Tout près des amants, il y avait un petit coffre dans lequel le capitaine gardait les objets récupérés lors des combats ; certains étaient en matières précieuses et d’autres paraissaient dénués de valeur mais tous avaient une importance à ses yeux. Malencontreusement, le petit coffre fut bousculé, étalant ses trésors devant la jeune femme pendant qu’elle montait sur le ventre de son amant. Des perles nacrées, bijoux et autres objets tintèrent en s’entrechoquant et vinrent se nicher dans le creux des corps nus. Cela les fit sourire mais ils n’y prêtèrent pas attention. Lui, glissa une main dans ses cheveux de guerrière et de l’autre, caressait tout doucement sa poitrine ; elle, se cabra en arrière puis tous deux se laissèrent emporter par l’ondulation languissante de l’amour.

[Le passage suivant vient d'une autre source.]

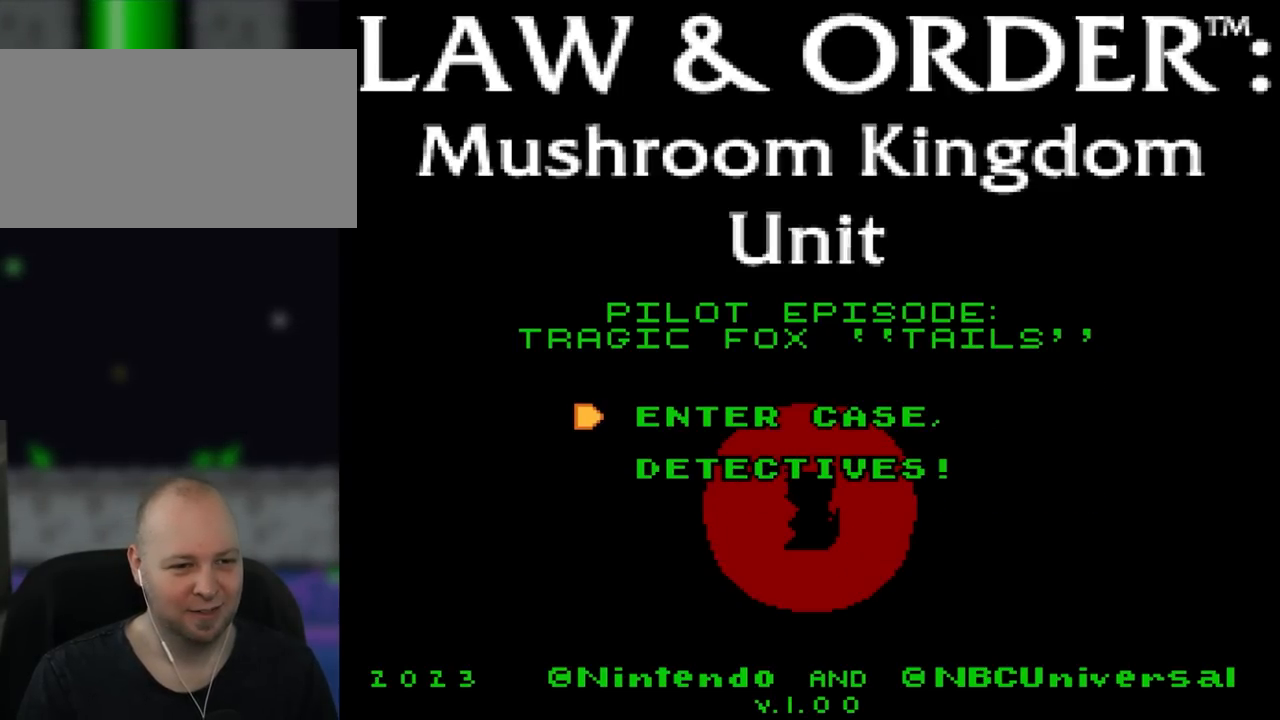
{"buttons": ["DPAD_DOWN"], "events": [[433, "DPAD_DOWN", "down"]]}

Zuretha ressentit dans sa chair, l’étreinte de plus en plus passionnée de son compagnon. Elle voyait son visage abimé de marin, se tordre sous l’intensité du plaisir. Elle fut envahie à son tour par ce même plaisir et une image indicible troubla sa raison ; celle de ce visage viril qui se tordait et qui se déformait. Alors, un autre visage lui apparut, celui d’un homme issu de sa mémoire… celui de son père portant au cou une petite perle.
Zuretha ouvrit les yeux ; elle avait déjà vu cette perle… à côté d’elle, parmi les trésors du petit coffre.

Elle prit la perle dans sa main et la vérité jaillit. Son corps se hérissa d’écailles et Zuretha se déchaîna telle une furie sur sa proie. Elle enfonça de toute sa force les pouces dans les yeux de son amant qui se mit à hurler.
Les marins l’entendirent et ce qu’ils virent ensuite les terrorisa ; surgissant de la cale, Zuretha tenait la tête ensanglantée de leur capitaine.

« Il y a des années, vous avez massacré un village de pêcheurs désarmés… et vous n’avez épargné aucun enfant ! Je vous maudis ! », leur cria-t-elle avant de se ruer sur eux. Les hommes qu’elle avait côtoyés durant toutes ces années, n’eurent aucune chance mais elle épargna ceux qui avaient été enrôlés après son arrivée.



Dès lors, un grand changement s’opéra en elle. Elle se repentit des actes ignobles dont elle était responsable et pour se faire pardonner ses crimes, elle se proposa de venir en aide aux cités meurtries.


La légende de Zuretha « la femme-écailles » était née.